Saturday, December 24, 2011

Shell’s pipelines in Nigeria’s onshore Niger Delta spill often, and the company usually blames this on sabotage attacks and oil theft, though it did not in this case.

On its website, Shell says almost 30,000 barrels spilled from the operations of its Nigerian venture in 2010 and there were more than 150 separate spills.

It said “less than 40,000 barrels of oil” had leaked into the ocean in the latest spill, equal to almost 6.4 million litres.

Nigeria’s National Oil Spill Detection and Response Agency (NOSDRA) put the spill at 20,000 barrels on Thursday and said it was the biggest in Nigeria since 1998, when some 40,000 barrels leaked from a ruptured Mobil pipeline off the coast.

Pollution In The Niger Delta

The latest spill comes four months after a United Nations (U.N.) report criticised Shell and the Nigerian government for contributing to 50 years of pollution in a region of the Niger Delta which it says needs the world’s largest ever oil clean-up, costing an initial US$1 billion and taking up to 30 years.

Shell’s global website includes a prominent link to updates on the spill and photographs taken at the site, including of a damaged export line at Bonga identified as the source of the leak.

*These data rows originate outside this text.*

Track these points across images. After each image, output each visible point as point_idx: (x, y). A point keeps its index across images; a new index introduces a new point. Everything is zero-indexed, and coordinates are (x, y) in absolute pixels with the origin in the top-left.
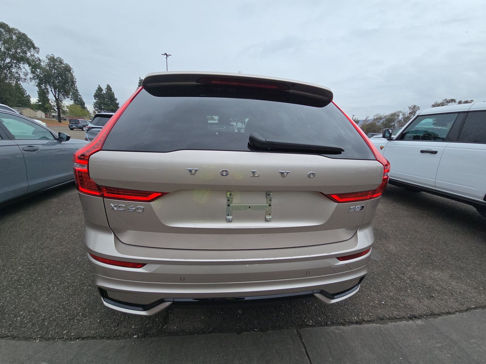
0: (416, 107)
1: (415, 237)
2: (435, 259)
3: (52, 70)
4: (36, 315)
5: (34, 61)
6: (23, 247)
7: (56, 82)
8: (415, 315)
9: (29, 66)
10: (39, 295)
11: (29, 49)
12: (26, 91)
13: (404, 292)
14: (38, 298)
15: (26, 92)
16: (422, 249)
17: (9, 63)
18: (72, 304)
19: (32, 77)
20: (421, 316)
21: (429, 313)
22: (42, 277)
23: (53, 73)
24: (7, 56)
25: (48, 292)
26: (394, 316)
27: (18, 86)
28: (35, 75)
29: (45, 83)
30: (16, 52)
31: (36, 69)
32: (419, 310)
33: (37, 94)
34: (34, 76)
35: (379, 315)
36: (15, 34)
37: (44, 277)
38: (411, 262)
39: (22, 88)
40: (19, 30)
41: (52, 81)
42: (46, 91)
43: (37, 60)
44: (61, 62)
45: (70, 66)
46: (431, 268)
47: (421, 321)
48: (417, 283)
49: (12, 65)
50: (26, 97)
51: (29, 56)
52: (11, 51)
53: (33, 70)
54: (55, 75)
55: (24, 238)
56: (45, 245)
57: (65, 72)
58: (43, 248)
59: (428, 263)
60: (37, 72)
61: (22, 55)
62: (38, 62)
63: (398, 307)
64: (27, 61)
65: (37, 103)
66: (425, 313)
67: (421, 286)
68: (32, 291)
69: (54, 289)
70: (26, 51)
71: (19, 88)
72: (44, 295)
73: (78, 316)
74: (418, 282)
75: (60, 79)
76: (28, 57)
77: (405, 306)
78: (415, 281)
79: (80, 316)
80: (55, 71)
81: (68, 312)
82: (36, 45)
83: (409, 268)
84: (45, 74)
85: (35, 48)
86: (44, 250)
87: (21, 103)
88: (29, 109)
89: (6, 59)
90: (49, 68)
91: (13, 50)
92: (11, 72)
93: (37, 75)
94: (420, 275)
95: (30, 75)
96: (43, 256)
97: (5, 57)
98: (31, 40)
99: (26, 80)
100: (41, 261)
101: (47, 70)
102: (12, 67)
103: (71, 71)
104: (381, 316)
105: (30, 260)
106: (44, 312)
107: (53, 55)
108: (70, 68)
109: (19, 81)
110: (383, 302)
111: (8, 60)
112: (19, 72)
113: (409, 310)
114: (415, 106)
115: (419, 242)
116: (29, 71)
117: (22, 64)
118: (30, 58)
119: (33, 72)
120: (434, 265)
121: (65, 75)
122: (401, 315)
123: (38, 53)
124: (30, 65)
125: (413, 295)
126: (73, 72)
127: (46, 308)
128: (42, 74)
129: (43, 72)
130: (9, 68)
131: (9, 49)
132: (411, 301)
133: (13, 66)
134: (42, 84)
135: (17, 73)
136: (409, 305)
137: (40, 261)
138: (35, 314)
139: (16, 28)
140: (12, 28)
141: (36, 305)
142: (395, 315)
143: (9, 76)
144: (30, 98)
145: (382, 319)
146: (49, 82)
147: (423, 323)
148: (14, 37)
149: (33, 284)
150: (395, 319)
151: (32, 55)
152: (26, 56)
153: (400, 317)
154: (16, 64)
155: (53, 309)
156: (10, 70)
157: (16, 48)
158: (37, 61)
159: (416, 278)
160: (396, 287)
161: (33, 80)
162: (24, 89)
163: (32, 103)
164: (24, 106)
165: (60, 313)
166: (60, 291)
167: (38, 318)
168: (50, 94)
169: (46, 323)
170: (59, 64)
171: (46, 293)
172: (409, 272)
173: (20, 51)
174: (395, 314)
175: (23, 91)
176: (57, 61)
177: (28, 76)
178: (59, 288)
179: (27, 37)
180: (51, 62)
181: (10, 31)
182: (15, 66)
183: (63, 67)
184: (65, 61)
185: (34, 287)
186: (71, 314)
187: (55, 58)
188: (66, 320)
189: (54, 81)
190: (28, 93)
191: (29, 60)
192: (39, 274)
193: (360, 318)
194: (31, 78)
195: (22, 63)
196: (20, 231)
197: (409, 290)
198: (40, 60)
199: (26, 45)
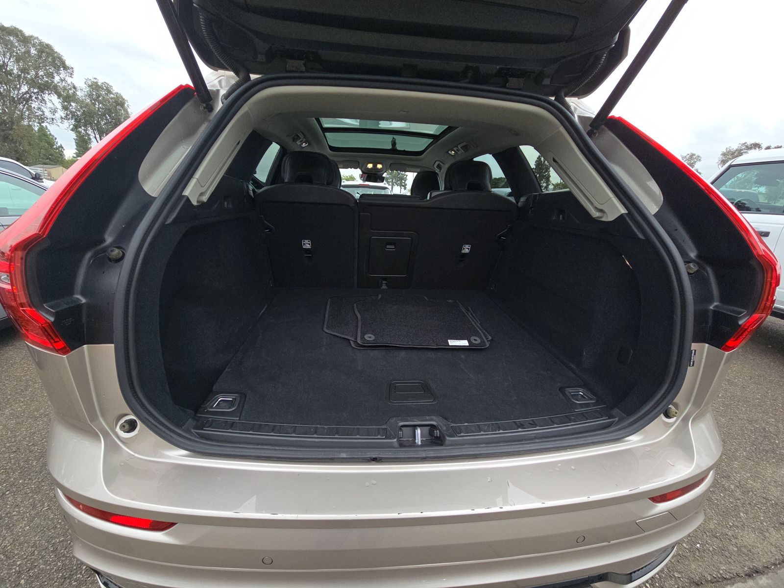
0: (694, 157)
1: (733, 396)
2: (777, 442)
3: (96, 104)
4: (7, 561)
5: (66, 89)
6: (4, 414)
7: (103, 123)
8: (757, 569)
9: (58, 98)
10: (15, 518)
11: (58, 69)
12: (56, 139)
13: (734, 519)
14: (13, 525)
15: (56, 141)
16: (751, 421)
17: (26, 93)
18: (70, 543)
19: (63, 116)
20: (768, 568)
21: (779, 559)
22: (25, 480)
23: (97, 109)
24: (23, 82)
25: (32, 511)
26: (721, 574)
27: (43, 131)
28: (69, 112)
29: (85, 126)
30: (37, 75)
31: (69, 102)
32: (763, 555)
33: (75, 144)
34: (67, 115)
35: (693, 576)
36: (34, 45)
37: (30, 479)
38: (737, 450)
39: (50, 134)
40: (40, 38)
41: (96, 122)
42: (86, 138)
43: (70, 87)
44: (109, 91)
45: (124, 97)
46: (774, 460)
47: (767, 578)
48: (754, 497)
49: (31, 97)
50: (57, 148)
51: (58, 81)
52: (28, 74)
53: (66, 103)
54: (100, 112)
55: (10, 395)
56: (42, 411)
57: (116, 107)
58: (38, 418)
59: (767, 452)
60: (71, 107)
61: (46, 79)
62: (72, 91)
63: (726, 553)
64: (55, 90)
65: (75, 157)
66: (773, 560)
67: (762, 503)
68: (6, 508)
69: (44, 508)
70: (53, 73)
71: (44, 135)
72: (25, 521)
73: (79, 572)
74: (755, 495)
75: (108, 118)
76: (56, 82)
77: (739, 549)
78: (751, 493)
79: (83, 572)
80: (100, 105)
81: (63, 561)
82: (68, 63)
83: (736, 464)
84: (84, 111)
85: (66, 68)
86: (39, 422)
87: (50, 159)
88: (62, 168)
89: (20, 86)
90: (91, 101)
91: (33, 73)
92: (29, 108)
93: (71, 112)
94: (756, 479)
95: (61, 113)
96: (35, 433)
97: (19, 83)
98: (59, 54)
99: (55, 121)
100: (29, 445)
101: (87, 104)
102: (32, 100)
103: (126, 105)
104: (697, 578)
105: (11, 442)
106: (21, 557)
107: (96, 79)
108: (124, 99)
109: (43, 122)
110: (698, 545)
111: (24, 89)
112: (42, 107)
113: (747, 558)
114: (692, 155)
115: (742, 406)
116: (59, 106)
117: (47, 95)
118: (60, 84)
119: (65, 108)
120: (777, 454)
121: (116, 112)
122: (733, 571)
123: (71, 77)
124: (59, 96)
125: (751, 523)
126: (128, 106)
127: (24, 549)
128: (79, 111)
129: (81, 108)
130: (27, 100)
131: (24, 71)
132: (749, 538)
133: (33, 98)
134: (81, 127)
135: (39, 109)
136: (745, 547)
137: (27, 445)
138: (5, 558)
139: (35, 35)
140: (28, 37)
141: (8, 541)
142: (721, 572)
143: (27, 114)
144: (64, 150)
145: (699, 583)
146: (91, 123)
147: (770, 581)
148: (33, 51)
149: (8, 492)
150: (723, 582)
151: (63, 79)
152: (53, 82)
153: (732, 576)
154: (37, 95)
155: (36, 553)
156: (28, 104)
157: (37, 68)
158: (70, 89)
159: (752, 485)
160: (718, 509)
161: (66, 121)
162: (53, 136)
163: (66, 159)
164: (55, 164)
165: (48, 562)
166: (52, 513)
167: (11, 569)
168: (92, 144)
169: (23, 582)
170: (106, 94)
171: (28, 514)
172: (736, 473)
173: (42, 73)
174: (723, 570)
175: (52, 139)
176: (103, 89)
177: (56, 114)
178: (51, 505)
179: (53, 50)
180: (93, 91)
181: (26, 40)
182: (36, 98)
183: (112, 98)
184: (116, 89)
185: (10, 499)
186: (66, 565)
187: (99, 84)
188: (58, 578)
189: (98, 121)
190: (59, 142)
191: (59, 88)
192: (21, 473)
193: (657, 584)
194: (62, 118)
195: (47, 92)
196: (6, 382)
197: (742, 514)
198: (75, 88)
199: (53, 64)
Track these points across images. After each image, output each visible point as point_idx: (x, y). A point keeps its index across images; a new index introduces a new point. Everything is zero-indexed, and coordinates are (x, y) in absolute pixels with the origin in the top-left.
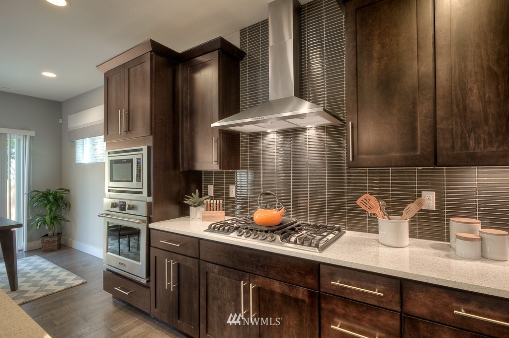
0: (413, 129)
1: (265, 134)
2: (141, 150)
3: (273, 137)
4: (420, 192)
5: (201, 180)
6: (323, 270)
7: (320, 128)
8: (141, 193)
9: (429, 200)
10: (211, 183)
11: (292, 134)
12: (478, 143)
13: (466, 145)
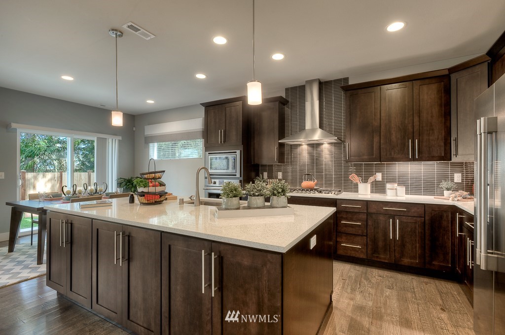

In an update on Thursday, Shell said an oil sheen on the ocean’s surface had thinned due to a combination of natural factors and the use of dispersant. Five ships were applying dispersant and more equipment and vessels are being mobilized.

“Since Tuesday, when we became aware of this regrettable leak at our Bonga offshore facility, substantial progress has been made in mitigating the consequences,” Shell’s chairman in Nigeria, Mutiu Sunmonu, said.